Le prix du kilogramme de poulet vivant est tombé sous la barre des 7 dirhams, plongeant la filière avicole marocaine dans une crise inédite. L’Association nationale des éleveurs de poulets de chair (ANPC) a lancé un appel urgent aux autorités dans un communiqué publié le 8 juin, dénonçant une situation intenable pour les professionnels du secteur.
Selon l’ANPC, cette chute des cours résulte d’un déséquilibre persistant entre l’offre et la demande sur le marché national. Les éleveurs, confrontés à des coûts de production élevés, notamment pour l’alimentation animale et l’énergie, voient leurs marges réduites à néant. Plusieurs exploitations risquent la faillite si aucune mesure d’urgence n’est prise.
Des revendications claires
Dans son communiqué, l’ANPC réclame une intervention immédiate des pouvoirs publics pour stabiliser le marché. L’association demande notamment la mise en place d’un mécanisme de régulation des prix, le soutien aux éleveurs via des subventions ciblées, ainsi que le renforcement des contrôles à l’importation pour limiter l’afflux de volailles congelées à bas prix.

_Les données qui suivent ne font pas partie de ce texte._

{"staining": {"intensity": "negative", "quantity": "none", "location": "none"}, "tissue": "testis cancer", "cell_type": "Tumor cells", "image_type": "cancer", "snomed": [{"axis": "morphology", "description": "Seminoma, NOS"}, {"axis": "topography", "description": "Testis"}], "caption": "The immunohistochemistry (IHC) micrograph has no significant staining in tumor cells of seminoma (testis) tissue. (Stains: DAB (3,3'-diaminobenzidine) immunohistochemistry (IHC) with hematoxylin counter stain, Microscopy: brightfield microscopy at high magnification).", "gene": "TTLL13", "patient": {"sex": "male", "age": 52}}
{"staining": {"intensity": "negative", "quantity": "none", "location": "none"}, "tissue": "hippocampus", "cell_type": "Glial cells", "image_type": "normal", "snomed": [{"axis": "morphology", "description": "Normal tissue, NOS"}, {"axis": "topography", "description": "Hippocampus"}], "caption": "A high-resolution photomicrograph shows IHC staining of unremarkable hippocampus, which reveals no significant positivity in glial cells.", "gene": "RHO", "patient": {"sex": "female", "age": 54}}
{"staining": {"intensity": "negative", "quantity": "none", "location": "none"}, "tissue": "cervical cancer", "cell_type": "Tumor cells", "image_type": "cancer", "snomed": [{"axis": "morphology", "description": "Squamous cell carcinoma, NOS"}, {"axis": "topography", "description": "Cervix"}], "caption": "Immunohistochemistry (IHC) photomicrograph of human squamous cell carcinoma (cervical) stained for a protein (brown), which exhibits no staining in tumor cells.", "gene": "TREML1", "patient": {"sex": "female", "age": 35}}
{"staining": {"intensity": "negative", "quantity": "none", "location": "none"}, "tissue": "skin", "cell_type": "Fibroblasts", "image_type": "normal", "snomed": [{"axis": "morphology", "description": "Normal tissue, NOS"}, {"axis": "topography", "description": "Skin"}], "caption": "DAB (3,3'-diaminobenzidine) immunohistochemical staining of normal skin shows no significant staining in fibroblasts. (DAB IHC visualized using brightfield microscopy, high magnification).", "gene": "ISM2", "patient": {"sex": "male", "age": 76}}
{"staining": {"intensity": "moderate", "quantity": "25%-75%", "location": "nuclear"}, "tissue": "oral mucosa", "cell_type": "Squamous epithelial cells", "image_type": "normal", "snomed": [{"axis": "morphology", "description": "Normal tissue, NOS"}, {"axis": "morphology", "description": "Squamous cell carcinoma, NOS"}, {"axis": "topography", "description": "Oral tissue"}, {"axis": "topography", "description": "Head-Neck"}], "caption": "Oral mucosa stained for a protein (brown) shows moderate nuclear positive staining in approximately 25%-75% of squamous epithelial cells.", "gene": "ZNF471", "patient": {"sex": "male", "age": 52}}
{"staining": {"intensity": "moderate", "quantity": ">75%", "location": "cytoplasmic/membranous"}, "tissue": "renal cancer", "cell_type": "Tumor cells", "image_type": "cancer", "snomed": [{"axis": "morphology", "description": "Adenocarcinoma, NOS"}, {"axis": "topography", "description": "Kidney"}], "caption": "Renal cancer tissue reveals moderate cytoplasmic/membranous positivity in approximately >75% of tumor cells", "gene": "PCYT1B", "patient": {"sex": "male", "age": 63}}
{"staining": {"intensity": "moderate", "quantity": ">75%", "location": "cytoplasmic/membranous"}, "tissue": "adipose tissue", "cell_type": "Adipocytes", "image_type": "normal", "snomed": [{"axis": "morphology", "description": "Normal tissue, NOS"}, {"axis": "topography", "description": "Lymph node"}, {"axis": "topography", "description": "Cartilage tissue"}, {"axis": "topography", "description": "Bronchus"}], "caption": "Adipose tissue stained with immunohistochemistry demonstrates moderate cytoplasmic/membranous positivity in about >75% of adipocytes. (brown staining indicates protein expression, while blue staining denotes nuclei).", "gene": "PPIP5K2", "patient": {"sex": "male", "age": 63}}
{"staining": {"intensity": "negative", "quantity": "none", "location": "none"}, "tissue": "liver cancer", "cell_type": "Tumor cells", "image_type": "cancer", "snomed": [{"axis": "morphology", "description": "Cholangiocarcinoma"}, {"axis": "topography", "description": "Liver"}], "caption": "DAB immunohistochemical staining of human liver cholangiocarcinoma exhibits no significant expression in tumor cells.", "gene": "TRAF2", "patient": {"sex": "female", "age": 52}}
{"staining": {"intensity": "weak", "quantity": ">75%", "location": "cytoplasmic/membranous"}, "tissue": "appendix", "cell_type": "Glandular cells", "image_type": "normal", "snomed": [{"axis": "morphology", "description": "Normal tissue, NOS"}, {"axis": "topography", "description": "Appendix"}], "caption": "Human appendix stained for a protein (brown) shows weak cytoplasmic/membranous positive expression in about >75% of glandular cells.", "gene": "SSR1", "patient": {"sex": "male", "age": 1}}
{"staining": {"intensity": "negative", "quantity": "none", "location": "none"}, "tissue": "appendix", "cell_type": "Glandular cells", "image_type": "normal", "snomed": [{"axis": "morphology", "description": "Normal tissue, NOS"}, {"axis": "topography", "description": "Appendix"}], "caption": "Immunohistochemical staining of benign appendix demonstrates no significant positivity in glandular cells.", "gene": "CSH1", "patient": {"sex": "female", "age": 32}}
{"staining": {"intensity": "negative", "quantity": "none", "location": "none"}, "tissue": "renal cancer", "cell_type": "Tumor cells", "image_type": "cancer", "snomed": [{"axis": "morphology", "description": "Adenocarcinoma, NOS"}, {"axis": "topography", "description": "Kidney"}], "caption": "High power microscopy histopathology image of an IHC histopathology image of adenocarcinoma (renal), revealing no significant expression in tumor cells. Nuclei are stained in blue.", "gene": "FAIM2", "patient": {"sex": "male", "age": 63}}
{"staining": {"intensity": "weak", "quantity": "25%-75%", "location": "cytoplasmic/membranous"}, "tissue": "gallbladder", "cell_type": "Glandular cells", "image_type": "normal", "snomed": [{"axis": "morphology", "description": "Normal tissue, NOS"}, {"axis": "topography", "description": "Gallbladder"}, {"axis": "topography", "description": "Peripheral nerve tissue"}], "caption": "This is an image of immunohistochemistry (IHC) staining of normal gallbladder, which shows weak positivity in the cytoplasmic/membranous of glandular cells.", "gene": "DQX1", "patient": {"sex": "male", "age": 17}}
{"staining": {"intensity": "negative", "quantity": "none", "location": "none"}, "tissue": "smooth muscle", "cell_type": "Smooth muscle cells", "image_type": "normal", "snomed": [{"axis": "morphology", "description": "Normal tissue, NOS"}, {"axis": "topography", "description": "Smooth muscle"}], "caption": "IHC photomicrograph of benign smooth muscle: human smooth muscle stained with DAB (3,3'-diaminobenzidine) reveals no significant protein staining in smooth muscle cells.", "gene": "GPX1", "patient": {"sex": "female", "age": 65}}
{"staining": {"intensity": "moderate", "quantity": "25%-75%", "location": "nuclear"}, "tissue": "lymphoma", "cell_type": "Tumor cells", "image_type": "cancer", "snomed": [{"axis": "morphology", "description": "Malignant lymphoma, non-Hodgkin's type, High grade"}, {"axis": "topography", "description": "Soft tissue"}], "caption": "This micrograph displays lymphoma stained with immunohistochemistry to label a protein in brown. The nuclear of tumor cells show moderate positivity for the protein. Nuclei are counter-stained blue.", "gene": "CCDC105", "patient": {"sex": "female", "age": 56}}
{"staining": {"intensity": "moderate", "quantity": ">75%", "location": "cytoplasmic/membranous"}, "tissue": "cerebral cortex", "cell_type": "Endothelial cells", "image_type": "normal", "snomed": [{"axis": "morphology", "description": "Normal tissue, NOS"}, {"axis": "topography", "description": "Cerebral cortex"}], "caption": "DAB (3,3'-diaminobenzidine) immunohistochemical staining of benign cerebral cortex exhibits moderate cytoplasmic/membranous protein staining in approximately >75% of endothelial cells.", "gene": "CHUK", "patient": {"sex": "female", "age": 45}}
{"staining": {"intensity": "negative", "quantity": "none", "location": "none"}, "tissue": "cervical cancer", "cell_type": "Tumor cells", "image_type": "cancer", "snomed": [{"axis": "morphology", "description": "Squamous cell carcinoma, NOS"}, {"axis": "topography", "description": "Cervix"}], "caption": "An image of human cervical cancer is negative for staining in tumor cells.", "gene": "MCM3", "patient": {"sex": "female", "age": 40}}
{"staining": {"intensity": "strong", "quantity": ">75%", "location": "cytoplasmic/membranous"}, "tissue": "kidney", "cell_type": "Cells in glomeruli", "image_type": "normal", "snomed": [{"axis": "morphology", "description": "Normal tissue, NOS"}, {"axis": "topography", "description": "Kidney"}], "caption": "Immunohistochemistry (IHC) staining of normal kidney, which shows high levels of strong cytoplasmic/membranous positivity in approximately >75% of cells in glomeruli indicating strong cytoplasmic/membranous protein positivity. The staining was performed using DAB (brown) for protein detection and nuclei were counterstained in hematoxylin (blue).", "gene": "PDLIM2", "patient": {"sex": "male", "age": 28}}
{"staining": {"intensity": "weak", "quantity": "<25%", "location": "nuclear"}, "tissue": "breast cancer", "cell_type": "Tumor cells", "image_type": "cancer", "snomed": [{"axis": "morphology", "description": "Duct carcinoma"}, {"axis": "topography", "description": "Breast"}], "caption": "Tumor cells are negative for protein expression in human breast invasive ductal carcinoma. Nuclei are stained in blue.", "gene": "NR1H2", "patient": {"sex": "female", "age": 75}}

Les éleveurs dénoncent par ailleurs une concurrence déloyale de la part des importations, qui pèse lourdement sur les prix locaux. Selon des données sectorielles, la production nationale de poulets de chair a augmenté de près de 5 % au premier trimestre 2025, alors que la demande stagne, accentuant la pression sur les prix.
Conséquences sur l’emploi et la filière
La filière avicole représente un maillon essentiel de l’économie marocaine, avec plus de 200 000 emplois directs et indirects. La baisse des prix menace la viabilité de nombreuses exploitations, principalement dans les régions de Casablanca, Rabat, Fès et Marrakech. Les éleveurs alertent sur un risque de licenciements massifs si la situation perdure.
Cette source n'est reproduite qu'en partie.